Exercise 2
Objective
To build a Token recognizer for Java programs.
Overview
In Exercise 1 you developed an application that displayed the lexemes in
a Java program using Java.io.StreamTokenizer to separate the lexemes.
Unfortunately, there is no good way for StreamTokenizer to handle
multiple-character operators. So I am providing you with another class,
JavaLexemes, which you are to use to implement a new class that parses
Java compilation units into Tokens. (JavaLexemes is described
below.)
You are to write two public classes. The class that contains
main() will be called TestTokenizer. It will use the second
class you are to write, called JavaTokenizer, to print the sequence of
tokens that make up a Java program.
JavaLexemes
Class JavaLexemes has one constructor, which takes a BufferedReader as
an argument. Once the constructor has been called, the method
nextLexeme() is used to extract lexemes from the input stream.
The return value of nextLexeme() is an int, which will have one
of the following values, which are the names of public constants in
class JavaLexemes:
Value
| Meaning
|
LT_LEXEME
| The public String, theLexeme contains the next lexeme
in the input stream.
|
LT_EOF
| The input stream has been completely processed.
|
LT_EOL
| The end of an input line has been reached.
|
LT_SLASHSLASH
| A comment starting with // was found. The comment itself is in
theLexeme .
|
LT_SLASHASTER
| A comment starting with /* was found. The comment itself
(including any embedded newline characters) is in
theLexeme .
|
LT_SLASHDOC
| A comment starting with /** was found. The comment itself
(including any embedded newline characters) is in
theLexeme .
|
LT_LITERALSTR
| The public String, theLexeme contains a literal String
value.
|
LT_LITERALCHR
| The public String, theLexeme contains a literal
character value.
|
LT_UNTERMCOMM
| A comment was not terminated properly.
|
LT_UNTERMSTR
| A String literal was not terminated properly.
|
LT_UNTERMCHR
| A character literal was not terminated properly.
|
LT_INVALIDCHR
| The file contains a character that is not part of the Java
language outside of a String literal or comment.
|
LT_ERROR
| There was an internal error in nextLexeme(). (Indicates
a bug in my code!)
|
LT_NOTHING
| Defined, but not used.
|
Class JavaLexemes also provides a public int named lineNum
that tells which tells the current line number in the source file.
You can download a zip file containing JavaLexemes.class and a few
classes that it uses internally by clicking on the link below:
You can also download the source code for the Java program that I used
during the development of JavaLexemes from this link:
The first thing you should do is to make sure you can run the code I am
supplying.
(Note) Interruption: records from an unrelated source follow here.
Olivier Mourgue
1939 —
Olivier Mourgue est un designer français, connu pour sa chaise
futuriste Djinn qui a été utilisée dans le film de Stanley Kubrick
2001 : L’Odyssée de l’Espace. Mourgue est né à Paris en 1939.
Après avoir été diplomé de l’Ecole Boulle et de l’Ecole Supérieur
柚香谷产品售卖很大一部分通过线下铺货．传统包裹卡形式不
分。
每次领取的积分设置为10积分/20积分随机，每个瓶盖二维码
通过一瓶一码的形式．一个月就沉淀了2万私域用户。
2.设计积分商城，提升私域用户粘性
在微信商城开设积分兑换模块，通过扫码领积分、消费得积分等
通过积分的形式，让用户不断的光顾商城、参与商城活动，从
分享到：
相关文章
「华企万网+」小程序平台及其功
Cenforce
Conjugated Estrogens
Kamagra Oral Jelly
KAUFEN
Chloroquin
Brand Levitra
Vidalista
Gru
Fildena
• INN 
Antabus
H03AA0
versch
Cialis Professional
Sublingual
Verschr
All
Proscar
Set up a project directory, extract the class files from
JavaLexemes.zip into it, and copy TestJavaLexemes.java into it. Compile
TestJavaLexemes.java, and make sure the program works. If you give the
program the names of .java files on the command line, it will print each
lexeme in each source file, with line numbers. It can tell whether a
lexeme is a /* comment, a /** comment, a // comment, a string literal, a
character literal, or a "generic" lexeme and prints an inidcator of the
type of lexeme just before each one ( </*>, </**>,
<//>, <">, <'>, or <lex> ).
You don't actually have to extract the class files from the zip file.
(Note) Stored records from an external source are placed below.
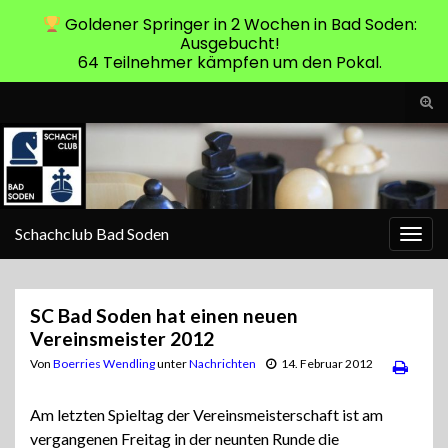
Goldener Springer in 2 Wochen in Bad Soden:
Ausgebucht!
64 Teilnehmer kämpfen um den Pokal.
Suc
ums
Search for:
Schachclub Bad Soden
Navi
umsc
SC Bad Soden hat einen neuen
Vereinsmeister 2012
Von
Boerries Wendling
unter
Nachrichten
14. Februar 2012
Am letzten Spieltag der Vereinsmeisterschaft ist am
vergangenen Freitag in der neunten Runde die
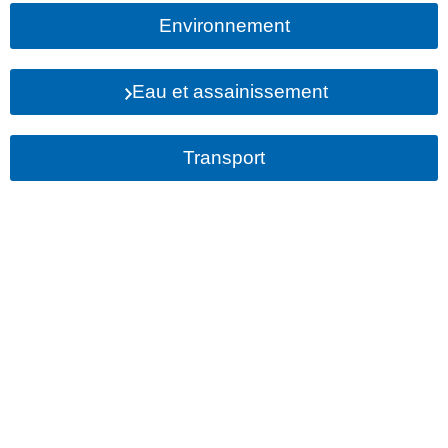
Environnement
Eau et assainissement
Transport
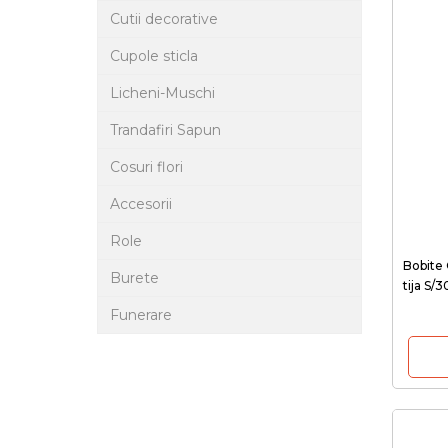
Cutii decorative
Cupole sticla
Licheni-Muschi
Trandafiri Sapun
Cosuri flori
Accesorii
Role
Bobite 
Burete
tija S/3
Funerare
Instead, you could give this command:
C:\> set CLASSPATH=.;JavaLexemes.zip
After this, java and javac will be able to find class
files that are located in either the current directory ( . ) or inside
JavaLexemes.zip.
Once you have verified that you can use my class, JavaLexemes
successfully, you can start working on the code for this exercise. To
get you started, I am supplying three source files:
- [ TestTokenizer.java ]
This is a "quick and dirty" program that creates a JavaTokenizer,
and prints each string returned by JavaTokenizer.next().
- [ JavaTokenizer.java ]
This is the outline for the class that converts lexemes into
tokens.
[ JavaToken.java ]
This is the class that defines the data type for the value
returned by JavaTokenizer.next().
If you compile and run the code I am supplying, it should print all the
lexemes in the source file you name on the command line. Your job is to
get it to print each token in the source file, including the type of
token and its value (if it has one.)
Be sure to document your code in proper javadoc style. I've started to
do this for you, but have not done a complete job. You can see the
documentation for JavaLexemes, JavaTokenizer, and JavaToken by clicking
on [ this link ].
I am offering extra credit for work that you do to implement the
equivalent of the JavaLexemes class that I supplied to you. Your code
must be carefully tested and documented, but it does not have to be
complete to receive partial credit. Two people may work together for
this project, but no more than that, and the extra credit will be split
between the two people submitting the code. Submit your code by
emailing your JavaLexemes.java file, inside a zip file, to me no later
than midnight, May 2 (our first class day after Spring Break). Tell me
how far you got in your email message so I'll know what to look for (and
what not to try!). A maximum of 10 points of extra credit are available
for this work. If two people work together, you can tell me how to
split the points if they are not to be split equally between you.